### [WHAT IS BEING ASKED]
Whenever a line in this data holds the word "podría", report that line in full.

Stored data entries
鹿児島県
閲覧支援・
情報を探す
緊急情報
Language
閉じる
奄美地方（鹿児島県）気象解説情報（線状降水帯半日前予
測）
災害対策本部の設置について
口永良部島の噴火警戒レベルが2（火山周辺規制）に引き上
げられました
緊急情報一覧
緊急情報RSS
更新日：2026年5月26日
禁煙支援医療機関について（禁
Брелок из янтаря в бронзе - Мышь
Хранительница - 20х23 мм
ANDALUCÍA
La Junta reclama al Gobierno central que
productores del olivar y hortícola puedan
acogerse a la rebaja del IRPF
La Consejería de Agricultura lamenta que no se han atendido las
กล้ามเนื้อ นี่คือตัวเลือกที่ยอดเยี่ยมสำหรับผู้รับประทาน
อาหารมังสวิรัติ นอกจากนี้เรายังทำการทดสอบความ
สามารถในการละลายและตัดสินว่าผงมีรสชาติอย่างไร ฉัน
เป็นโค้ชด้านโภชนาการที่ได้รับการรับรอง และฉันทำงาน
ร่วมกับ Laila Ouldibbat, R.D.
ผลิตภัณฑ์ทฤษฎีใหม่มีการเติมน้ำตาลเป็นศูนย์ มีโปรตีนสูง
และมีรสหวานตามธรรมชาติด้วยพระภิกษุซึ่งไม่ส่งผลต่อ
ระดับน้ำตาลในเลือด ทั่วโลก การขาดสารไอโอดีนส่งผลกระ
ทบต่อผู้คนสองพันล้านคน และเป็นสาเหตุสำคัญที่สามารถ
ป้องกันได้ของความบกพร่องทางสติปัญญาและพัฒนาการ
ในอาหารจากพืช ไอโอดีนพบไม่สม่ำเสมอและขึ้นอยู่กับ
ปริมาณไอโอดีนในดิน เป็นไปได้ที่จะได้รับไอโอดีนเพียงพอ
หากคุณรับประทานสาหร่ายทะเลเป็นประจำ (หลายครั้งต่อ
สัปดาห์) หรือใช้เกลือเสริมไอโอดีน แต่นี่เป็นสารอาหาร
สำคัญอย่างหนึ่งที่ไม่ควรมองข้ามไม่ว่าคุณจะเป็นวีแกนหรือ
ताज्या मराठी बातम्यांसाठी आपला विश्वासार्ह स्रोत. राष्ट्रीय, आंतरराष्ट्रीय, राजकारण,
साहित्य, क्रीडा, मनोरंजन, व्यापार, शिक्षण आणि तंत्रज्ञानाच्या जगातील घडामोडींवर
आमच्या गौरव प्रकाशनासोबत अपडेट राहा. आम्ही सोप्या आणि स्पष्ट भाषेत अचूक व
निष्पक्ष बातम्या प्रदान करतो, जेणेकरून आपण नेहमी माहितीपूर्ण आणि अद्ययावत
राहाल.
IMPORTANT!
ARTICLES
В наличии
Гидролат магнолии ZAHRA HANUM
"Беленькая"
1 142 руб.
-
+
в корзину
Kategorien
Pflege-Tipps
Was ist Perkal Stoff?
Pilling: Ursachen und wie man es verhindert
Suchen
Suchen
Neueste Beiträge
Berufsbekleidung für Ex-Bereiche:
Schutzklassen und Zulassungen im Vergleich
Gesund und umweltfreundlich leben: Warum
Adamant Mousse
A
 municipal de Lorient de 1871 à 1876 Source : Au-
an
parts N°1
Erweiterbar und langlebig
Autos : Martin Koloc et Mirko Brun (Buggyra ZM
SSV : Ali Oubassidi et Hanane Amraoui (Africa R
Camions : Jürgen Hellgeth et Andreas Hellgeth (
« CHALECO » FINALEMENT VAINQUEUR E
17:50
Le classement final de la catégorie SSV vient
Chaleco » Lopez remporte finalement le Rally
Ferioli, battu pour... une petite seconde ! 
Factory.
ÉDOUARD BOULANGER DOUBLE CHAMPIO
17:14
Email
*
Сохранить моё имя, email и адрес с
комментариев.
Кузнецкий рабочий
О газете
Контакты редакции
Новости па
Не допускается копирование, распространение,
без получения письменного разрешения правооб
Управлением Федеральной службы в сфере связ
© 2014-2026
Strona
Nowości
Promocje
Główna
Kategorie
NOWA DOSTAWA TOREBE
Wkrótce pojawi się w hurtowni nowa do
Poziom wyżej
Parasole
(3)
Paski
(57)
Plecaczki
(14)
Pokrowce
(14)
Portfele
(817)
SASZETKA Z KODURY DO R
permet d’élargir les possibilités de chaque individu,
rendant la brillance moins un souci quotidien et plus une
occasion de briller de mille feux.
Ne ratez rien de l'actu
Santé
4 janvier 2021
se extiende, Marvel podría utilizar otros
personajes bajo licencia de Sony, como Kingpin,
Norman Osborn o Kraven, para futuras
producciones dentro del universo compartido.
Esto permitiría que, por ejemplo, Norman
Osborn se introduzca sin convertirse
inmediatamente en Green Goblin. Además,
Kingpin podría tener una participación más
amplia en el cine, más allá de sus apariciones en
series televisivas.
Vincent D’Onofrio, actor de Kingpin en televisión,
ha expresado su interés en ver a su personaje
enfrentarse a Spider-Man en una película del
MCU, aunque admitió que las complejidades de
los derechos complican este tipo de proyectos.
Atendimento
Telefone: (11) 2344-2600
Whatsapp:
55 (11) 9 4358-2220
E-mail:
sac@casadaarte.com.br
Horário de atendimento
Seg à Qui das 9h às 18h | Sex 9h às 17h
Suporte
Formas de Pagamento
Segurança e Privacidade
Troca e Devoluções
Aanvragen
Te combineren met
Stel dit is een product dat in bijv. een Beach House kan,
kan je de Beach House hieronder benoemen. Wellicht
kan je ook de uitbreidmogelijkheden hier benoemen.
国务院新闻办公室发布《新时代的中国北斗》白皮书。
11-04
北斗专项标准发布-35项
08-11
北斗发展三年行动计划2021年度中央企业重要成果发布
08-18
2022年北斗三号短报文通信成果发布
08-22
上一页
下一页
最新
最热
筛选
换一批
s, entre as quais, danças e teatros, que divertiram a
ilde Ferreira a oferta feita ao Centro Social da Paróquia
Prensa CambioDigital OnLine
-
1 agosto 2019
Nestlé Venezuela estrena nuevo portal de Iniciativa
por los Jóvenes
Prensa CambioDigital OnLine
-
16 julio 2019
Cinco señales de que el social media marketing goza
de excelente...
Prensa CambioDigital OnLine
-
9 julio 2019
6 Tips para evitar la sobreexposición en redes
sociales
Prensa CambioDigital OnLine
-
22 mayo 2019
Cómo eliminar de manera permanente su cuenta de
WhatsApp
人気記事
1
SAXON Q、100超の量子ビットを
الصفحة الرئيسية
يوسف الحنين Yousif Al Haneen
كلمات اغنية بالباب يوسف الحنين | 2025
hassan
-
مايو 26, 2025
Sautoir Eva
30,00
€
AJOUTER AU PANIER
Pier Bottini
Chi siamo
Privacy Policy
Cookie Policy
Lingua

### [ANSWER SPACE]
se extiende, Marvel podría utilizar otros
Kingpin podría tener una participación más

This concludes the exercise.